Given text:
§
Every day, millions use the roads to get to their destinations. Despite advances in vehicle technology, emergency response and roadway design, drivers and passengers continue to be vulnerable. As the way we move changes, traditional safety approaches can’t keep up with evolving risks. Today, agencies are turning to smarter, data-driven approaches — using real-time insights to spot dangers before incidents happen and build safer, more resilient transportation networks. Around the world, cities have seen that with the right data and proactive strategies, Vision Zero is within reach.
Every year, over 1 million people are killed on roads around the world, while millions more sustain life-changing injuries. Considering that the annual death count in other modes of transit such as planes and trains is much lower, it's alarming and concerning that the state of safety on our roads has become so normalized.
In 1997, Sweden launched its ‘Vision Zero’ strategy with the goal that no one should be killed or seriously injured in a road accident. This approach also aims to make mobility safer, healthier and more equitable by shifting the responsibility of road safety from individual users to those that design transit networks. Since its inception, countries around the world have increasingly adopted this strategy.
Using its Vision Zero strategy, Sweden hasn't just made its roads safer but also made the country more accessible and livable for all its residents.Despite evolving measures, the impact has been slow. While traffic deaths in the U.S. began to fall since the adoption of Vision Zero in 2014, the COVID-19 pandemic years saw a significant rise in fatalities. Across Europe, rising numbers of cyclists and micromobility users have contributed to the number of vulnerable road users. In the Middle East, rapid growth has created new safety risks.
§
Information supplied:
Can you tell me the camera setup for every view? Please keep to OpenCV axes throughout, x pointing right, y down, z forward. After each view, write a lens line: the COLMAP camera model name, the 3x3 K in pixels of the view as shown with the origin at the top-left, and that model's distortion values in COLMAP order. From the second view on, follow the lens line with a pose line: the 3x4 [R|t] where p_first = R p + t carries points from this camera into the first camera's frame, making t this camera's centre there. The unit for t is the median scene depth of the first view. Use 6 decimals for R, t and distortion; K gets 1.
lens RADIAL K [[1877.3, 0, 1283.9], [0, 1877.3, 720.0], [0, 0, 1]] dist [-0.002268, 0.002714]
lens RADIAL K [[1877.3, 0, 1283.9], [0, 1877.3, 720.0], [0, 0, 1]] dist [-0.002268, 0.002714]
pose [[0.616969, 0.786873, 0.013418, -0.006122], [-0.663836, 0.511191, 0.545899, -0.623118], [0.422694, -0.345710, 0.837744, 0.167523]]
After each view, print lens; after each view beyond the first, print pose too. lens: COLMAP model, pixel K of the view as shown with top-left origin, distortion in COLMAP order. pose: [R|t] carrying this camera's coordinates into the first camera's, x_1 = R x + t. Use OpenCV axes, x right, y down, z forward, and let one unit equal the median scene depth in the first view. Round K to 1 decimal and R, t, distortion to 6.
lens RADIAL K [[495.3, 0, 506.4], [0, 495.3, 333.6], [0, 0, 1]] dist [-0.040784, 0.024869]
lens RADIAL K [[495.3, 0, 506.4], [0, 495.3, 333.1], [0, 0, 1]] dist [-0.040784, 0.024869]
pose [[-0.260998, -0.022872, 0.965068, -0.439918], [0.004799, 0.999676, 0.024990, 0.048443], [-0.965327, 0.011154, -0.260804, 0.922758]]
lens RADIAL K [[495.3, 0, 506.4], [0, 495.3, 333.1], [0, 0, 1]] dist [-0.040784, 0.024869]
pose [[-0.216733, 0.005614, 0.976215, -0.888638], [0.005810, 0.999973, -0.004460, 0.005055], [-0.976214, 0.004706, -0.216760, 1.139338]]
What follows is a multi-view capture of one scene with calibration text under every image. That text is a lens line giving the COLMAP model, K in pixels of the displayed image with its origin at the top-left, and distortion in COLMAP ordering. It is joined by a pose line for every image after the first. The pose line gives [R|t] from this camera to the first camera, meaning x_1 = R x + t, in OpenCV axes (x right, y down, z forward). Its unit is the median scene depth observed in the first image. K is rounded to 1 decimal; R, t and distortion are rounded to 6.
§
Explore the material:
a. Please answer these from the road safety text, one per line:
(i) In what year did Sweden launch its Vision Zero strategy?
(ii) How many people are killed on roads around the world every year?
(iii) In what year did the U.S. adopt Vision Zero?
b. Pick up the road safety text from its last sentence and continue it.

Set of answers:
a.
(i) 1997
(ii) Over 1 million
(iii) 2014

b.
Agencies face increasing pressure to make mobility safe and efficient — and further evolve their approach from reactive crash response to proactive risk management. To achieve this, road authorities need innovative strategies to detect and measure danger on our roads. With modern movement data on factors like speed patterns, agencies can better identify emerging risks, understand behavioral change and measure the impact of safety investments.
So, how, with all the technology, data and insight at our disposal today, can we accelerate our journey to Vision Zero? This article looks at how cities across the globe are approaching their journey to Vision Zero and building proactive frameworks supported by versatile data sources such as TomTom’s movement intelligence.
The starting points on the journey to Vision Zero
Countries around the world take different approaches to Vision Zero, but most follow elements from four strategic approaches.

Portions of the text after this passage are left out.